Start of Data shown
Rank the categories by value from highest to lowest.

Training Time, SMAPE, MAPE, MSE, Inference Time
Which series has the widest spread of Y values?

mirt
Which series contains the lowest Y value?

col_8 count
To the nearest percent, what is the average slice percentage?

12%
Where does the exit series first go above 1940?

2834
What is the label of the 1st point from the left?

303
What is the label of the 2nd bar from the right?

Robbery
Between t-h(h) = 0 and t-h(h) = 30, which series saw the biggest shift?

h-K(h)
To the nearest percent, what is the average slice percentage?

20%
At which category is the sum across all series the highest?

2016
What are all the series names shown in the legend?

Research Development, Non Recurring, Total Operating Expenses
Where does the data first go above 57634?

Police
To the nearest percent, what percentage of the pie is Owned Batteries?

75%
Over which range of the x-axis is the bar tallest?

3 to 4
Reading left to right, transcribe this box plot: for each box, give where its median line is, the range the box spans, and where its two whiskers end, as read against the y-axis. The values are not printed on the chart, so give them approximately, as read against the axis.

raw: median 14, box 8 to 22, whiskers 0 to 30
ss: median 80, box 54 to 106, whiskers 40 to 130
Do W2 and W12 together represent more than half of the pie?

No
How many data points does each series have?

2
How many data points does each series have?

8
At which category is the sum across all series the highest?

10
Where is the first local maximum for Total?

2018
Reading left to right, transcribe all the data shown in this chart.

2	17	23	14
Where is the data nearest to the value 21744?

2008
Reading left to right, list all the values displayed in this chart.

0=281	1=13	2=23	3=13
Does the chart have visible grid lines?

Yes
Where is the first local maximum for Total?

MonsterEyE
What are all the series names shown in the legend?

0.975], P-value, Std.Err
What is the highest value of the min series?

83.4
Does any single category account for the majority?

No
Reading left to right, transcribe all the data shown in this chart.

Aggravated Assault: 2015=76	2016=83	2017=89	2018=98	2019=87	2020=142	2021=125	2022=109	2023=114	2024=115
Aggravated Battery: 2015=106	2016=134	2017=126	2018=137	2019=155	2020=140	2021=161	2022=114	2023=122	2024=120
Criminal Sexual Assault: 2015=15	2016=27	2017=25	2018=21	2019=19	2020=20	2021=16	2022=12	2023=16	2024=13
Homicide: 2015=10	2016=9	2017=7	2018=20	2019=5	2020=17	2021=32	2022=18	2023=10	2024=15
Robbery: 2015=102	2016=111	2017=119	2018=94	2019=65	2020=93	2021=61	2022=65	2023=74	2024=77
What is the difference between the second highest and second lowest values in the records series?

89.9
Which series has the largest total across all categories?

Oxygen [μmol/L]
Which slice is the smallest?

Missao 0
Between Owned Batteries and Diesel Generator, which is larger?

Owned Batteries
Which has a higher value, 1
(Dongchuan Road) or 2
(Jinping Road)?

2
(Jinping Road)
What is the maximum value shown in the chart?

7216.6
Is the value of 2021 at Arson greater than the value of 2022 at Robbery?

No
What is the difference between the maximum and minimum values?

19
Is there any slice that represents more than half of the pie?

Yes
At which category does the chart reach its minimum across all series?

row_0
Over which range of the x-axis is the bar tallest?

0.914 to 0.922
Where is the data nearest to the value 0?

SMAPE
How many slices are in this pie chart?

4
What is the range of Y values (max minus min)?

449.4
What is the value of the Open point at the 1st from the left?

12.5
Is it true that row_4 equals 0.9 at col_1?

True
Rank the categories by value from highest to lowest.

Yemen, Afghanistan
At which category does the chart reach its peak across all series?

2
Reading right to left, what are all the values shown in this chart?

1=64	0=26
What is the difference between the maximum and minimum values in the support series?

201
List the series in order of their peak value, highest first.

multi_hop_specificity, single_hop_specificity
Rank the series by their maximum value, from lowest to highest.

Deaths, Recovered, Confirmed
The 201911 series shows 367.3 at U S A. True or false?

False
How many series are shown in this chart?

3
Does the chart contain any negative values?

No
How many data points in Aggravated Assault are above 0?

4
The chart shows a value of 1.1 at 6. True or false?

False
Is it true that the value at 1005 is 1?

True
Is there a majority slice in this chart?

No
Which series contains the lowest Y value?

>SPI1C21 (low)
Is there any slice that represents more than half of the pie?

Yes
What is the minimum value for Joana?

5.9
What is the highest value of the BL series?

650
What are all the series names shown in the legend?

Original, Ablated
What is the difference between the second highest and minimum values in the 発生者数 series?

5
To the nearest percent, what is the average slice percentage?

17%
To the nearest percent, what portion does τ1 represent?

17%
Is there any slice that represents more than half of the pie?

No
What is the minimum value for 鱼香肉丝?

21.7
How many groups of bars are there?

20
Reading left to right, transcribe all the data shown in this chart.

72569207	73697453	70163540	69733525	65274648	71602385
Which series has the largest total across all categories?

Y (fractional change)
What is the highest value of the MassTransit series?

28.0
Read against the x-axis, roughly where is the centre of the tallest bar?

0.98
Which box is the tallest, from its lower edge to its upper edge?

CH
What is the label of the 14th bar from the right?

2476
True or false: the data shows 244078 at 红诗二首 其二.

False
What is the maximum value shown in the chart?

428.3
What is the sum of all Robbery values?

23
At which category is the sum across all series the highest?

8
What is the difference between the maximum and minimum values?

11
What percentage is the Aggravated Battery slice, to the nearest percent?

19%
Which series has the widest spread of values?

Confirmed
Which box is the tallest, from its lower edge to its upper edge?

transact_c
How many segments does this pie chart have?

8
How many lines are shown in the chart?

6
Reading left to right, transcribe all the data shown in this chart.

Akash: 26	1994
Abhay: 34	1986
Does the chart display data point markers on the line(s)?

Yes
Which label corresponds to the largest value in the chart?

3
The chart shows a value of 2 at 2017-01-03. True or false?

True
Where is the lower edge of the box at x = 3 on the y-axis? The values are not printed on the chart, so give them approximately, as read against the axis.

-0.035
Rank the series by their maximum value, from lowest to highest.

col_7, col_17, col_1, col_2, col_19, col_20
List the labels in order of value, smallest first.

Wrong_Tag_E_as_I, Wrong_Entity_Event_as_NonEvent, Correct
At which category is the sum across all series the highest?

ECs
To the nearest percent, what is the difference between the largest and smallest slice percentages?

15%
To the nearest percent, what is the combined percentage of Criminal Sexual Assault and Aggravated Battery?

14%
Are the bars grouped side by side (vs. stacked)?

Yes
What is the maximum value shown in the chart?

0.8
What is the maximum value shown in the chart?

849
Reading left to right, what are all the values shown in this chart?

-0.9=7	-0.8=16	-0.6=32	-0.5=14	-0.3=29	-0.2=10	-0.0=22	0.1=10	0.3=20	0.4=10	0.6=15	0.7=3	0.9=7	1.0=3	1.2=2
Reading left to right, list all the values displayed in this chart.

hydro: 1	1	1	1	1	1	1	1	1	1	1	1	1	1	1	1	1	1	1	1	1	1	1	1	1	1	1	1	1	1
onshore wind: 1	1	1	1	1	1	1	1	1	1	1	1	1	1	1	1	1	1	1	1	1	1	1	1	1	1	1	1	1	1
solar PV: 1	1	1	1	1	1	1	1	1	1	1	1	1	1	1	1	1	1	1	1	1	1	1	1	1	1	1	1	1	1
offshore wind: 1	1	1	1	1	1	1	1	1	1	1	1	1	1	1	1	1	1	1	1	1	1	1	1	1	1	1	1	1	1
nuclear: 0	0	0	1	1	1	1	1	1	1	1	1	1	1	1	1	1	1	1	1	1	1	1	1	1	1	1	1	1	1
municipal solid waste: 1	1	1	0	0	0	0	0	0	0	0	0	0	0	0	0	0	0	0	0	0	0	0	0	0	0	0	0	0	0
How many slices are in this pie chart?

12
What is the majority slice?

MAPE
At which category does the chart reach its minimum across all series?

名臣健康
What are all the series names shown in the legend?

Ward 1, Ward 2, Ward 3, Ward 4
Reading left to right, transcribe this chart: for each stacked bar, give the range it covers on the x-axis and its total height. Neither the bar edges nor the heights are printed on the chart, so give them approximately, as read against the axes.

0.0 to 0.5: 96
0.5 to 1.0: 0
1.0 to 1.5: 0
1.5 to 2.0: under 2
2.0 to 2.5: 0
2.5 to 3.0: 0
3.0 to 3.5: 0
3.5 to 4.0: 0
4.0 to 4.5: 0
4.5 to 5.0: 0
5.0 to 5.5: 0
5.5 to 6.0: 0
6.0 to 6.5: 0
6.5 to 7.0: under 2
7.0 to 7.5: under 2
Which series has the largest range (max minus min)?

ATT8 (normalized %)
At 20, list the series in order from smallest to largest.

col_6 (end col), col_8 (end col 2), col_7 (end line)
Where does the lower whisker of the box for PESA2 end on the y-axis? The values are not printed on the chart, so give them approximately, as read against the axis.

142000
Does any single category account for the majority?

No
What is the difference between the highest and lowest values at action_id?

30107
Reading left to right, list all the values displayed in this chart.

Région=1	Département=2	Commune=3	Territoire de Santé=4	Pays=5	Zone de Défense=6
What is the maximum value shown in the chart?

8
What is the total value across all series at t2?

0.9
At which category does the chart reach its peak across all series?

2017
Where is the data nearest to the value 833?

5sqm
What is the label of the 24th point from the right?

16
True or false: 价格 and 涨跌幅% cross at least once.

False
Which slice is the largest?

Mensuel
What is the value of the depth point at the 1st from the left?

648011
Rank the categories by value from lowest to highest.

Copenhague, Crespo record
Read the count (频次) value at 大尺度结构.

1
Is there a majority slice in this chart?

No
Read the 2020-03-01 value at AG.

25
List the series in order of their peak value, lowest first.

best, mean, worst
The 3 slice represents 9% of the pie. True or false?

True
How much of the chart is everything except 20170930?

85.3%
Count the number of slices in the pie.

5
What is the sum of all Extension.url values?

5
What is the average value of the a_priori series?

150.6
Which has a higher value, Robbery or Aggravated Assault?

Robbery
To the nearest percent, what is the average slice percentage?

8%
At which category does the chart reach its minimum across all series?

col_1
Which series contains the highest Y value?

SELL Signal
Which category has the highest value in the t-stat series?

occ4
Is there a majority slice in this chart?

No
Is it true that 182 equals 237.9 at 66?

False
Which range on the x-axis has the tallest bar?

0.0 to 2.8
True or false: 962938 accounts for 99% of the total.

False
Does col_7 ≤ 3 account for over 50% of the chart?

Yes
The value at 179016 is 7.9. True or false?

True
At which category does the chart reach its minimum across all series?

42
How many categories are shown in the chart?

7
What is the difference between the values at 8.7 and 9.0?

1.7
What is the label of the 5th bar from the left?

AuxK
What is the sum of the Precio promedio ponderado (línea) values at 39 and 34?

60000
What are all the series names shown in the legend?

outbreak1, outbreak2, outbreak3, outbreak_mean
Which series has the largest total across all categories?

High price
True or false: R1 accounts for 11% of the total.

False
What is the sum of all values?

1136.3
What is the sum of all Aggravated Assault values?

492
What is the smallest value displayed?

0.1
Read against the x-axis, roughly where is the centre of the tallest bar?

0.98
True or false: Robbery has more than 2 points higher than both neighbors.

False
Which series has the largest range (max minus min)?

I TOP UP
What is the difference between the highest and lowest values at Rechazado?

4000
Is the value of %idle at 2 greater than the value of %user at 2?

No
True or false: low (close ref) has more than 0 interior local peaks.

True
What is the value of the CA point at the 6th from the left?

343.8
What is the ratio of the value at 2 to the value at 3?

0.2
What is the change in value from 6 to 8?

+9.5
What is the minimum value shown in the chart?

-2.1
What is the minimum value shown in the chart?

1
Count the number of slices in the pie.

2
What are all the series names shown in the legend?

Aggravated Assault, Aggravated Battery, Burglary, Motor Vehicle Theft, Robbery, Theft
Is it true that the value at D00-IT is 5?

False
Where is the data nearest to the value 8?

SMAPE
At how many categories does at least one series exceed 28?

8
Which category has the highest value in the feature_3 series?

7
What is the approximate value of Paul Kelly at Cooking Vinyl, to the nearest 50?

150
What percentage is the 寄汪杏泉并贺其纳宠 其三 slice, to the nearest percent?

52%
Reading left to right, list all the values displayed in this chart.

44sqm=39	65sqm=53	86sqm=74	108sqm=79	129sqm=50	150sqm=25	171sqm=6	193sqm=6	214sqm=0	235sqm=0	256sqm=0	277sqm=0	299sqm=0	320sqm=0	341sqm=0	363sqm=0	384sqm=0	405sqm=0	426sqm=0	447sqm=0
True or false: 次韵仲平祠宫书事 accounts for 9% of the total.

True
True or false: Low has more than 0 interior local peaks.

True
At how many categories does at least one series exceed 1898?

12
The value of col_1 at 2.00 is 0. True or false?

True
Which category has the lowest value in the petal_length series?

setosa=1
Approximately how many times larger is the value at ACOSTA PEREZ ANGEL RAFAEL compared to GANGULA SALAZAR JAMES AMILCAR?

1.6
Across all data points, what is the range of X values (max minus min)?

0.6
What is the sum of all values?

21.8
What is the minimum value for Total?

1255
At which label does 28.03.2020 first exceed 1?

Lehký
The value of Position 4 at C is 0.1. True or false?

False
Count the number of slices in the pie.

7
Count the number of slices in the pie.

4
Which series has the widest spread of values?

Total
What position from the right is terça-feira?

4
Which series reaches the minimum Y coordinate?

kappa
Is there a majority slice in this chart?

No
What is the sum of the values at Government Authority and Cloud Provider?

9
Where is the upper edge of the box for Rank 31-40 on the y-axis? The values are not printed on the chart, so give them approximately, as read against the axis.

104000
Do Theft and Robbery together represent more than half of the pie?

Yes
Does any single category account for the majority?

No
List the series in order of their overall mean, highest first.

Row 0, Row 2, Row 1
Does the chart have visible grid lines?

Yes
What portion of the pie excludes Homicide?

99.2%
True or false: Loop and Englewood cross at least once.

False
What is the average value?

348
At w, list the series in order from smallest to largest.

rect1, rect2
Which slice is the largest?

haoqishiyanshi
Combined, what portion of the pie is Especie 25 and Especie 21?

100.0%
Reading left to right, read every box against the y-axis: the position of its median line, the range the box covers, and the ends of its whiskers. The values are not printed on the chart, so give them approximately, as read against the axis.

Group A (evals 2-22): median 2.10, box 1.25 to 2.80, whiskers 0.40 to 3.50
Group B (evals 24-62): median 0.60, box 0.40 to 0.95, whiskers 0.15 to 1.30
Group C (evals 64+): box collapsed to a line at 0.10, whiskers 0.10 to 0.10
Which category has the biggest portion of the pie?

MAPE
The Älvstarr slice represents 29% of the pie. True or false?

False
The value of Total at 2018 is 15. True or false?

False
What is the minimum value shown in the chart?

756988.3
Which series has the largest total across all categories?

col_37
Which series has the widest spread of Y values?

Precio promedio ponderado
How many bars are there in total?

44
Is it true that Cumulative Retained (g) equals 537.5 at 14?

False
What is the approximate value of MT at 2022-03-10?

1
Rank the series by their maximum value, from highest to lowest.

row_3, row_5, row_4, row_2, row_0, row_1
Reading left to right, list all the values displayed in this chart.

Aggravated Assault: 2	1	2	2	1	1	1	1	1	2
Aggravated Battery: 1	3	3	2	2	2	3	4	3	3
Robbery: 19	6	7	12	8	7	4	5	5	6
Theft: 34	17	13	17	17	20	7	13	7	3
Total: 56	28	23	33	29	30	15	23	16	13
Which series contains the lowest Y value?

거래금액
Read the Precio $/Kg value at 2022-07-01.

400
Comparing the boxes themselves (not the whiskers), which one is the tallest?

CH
End of Data shown
» **What to produce**: Please locate each line in the material above that contains the word "Rank" and copy those lines out in full.

» **Result below**:
Rank the categories by value from highest to lowest.
Rank the categories by value from highest to lowest.
Rank the series by their maximum value, from lowest to highest.
Rank the series by their maximum value, from lowest to highest.
Rank the categories by value from lowest to highest.
Where is the upper edge of the box for Rank 31-40 on the y-axis? The values are not printed on the chart, so give them approximately, as read against the axis.
Rank the series by their maximum value, from highest to lowest.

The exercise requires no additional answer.